Clemens may have thought "The New War-Scare" profane, but it is in fact a rather broad burlesque, and rather too dependent on facts and statistics (real and imaginary) to be especially successful. For example, in his physical description of Monaco, Clemens notes that the "Empire … contains eight square miles. Part of it is under cultivation, & produces olives, oranges & fish. It takes a freight train nine & half minutes to cross it from frontier to frontier & the fastest express has not been able to it in less than three & an eighth. … The industry is an imperial monopoly. The Factory is the largest building in the Empire except the Palace, which laps over and extends a little into France at both ends—a liberty which was ventured at one of those time when France was torn by internal commotions, & which will have to be answered for when France ceases to be torn by internal commotions."

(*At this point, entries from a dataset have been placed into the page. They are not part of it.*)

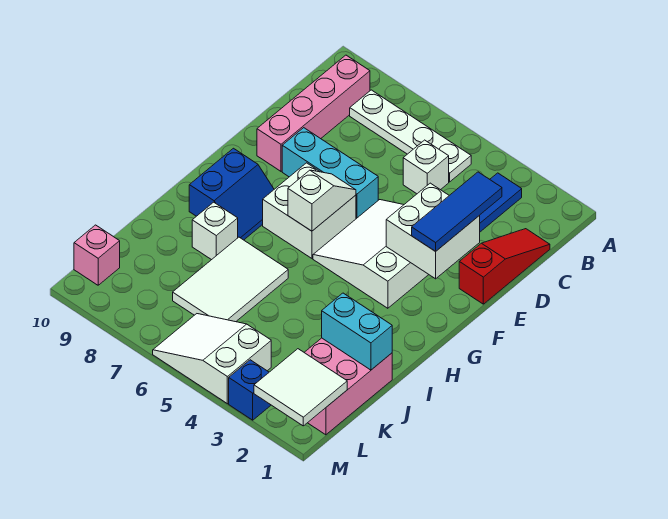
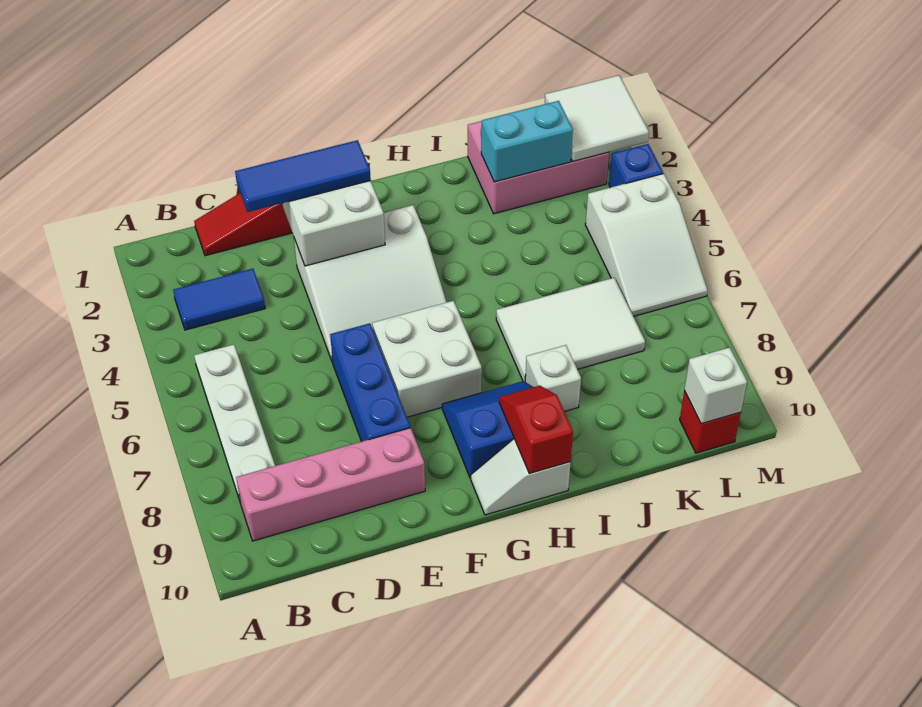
white brick C5 level 1 -> white brick L10 level 2
cyan brick E6:E8 level 1 -> blue brick E6:E8 level 1
white slope F6:G6 level 2 top G -> white slope G10:H10 level 1 top H
none -> red slope H9:H10 level 2 top 10
cyan brick J1:J2 level 2 -> cyan brick J2:K2 level 2
pink brick L10 level 1 -> red brick L10 level 1

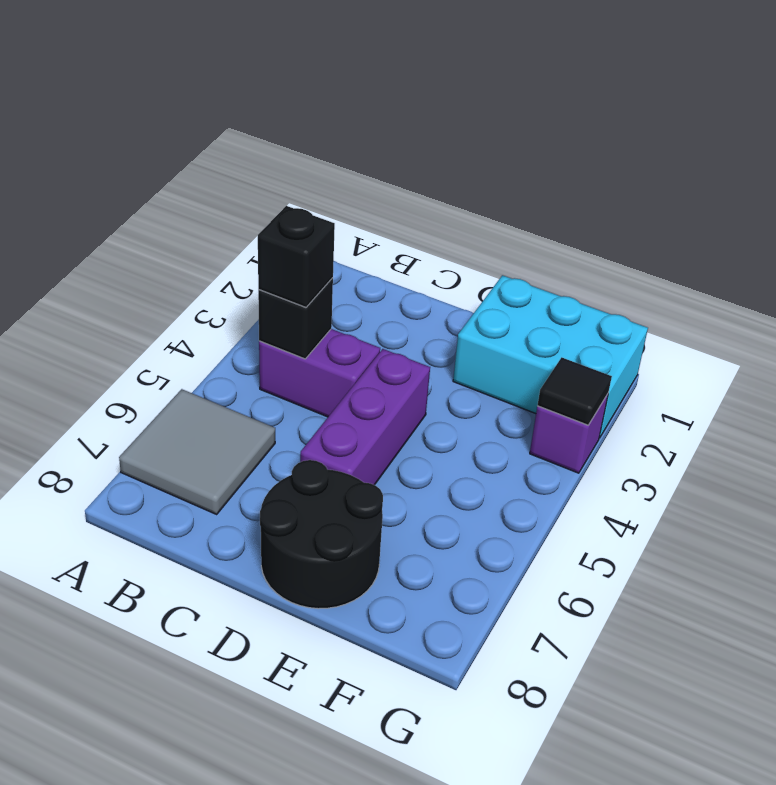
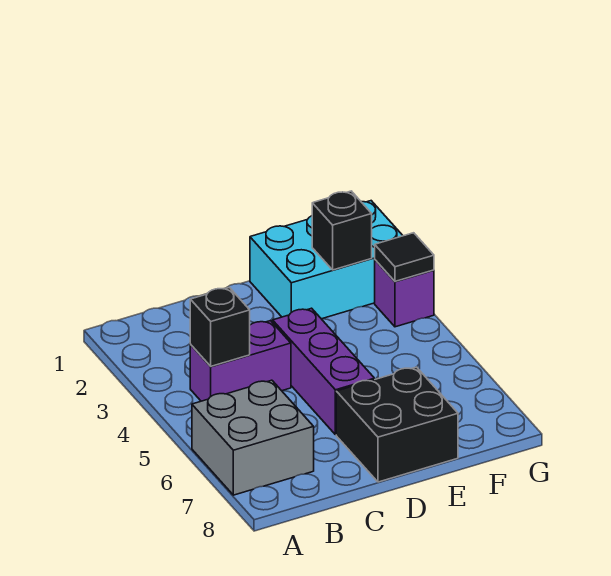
grey tile A6:B7 level 1 -> grey brick A6:B7 level 1
black brick B4 level 3 -> black brick F2 level 2
black round brick D7:E8 level 1 -> black brick D7:E8 level 1

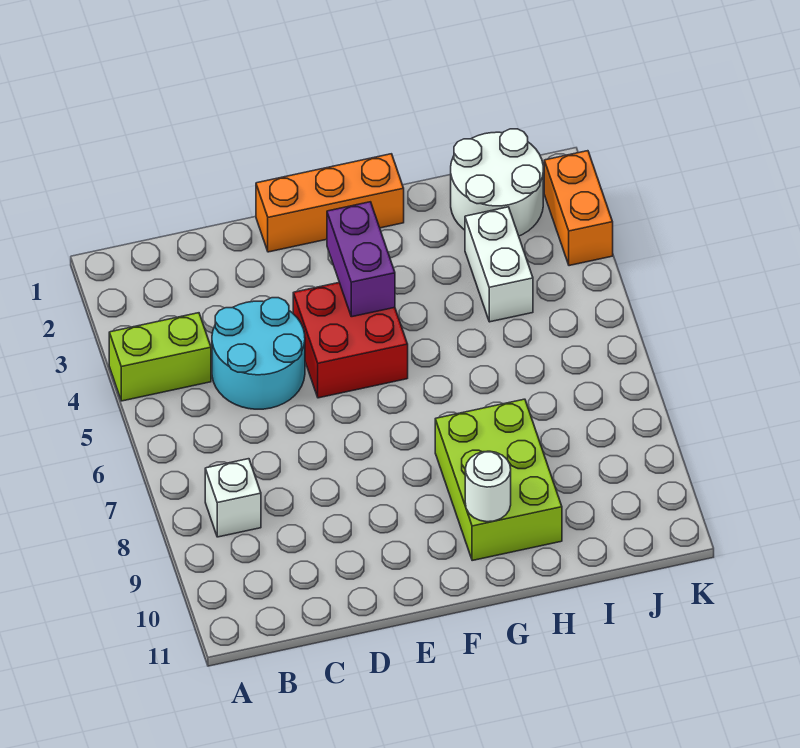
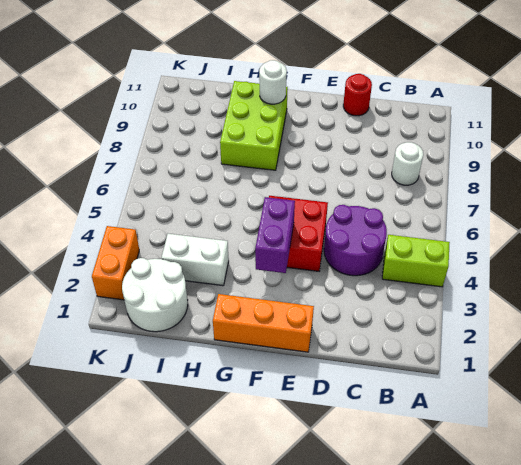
white brick B8 level 1 -> white round brick B8 level 1
cyan round brick C4:D5 level 1 -> purple round brick C4:D5 level 1
none -> red round brick D11 level 1
white brick I3:I4 level 1 -> white brick H3:I3 level 1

Gambling is also one of Clemens's targets: "The commerce of the Empire is restricted to the Game, substantially; the Empire's revenues are drawn from the Game; its expenses—Church, State, Municipal & other—are paid by the Game; its imports consist of food & wines & coffins for supporters of the Game; its exports consist of supporters of the Game whom change of circumstances has rendered incapable of further continuing their function. The coffins mentioned are for suicides, & are furnished free by the government to persons requiring them, together with gratis burial."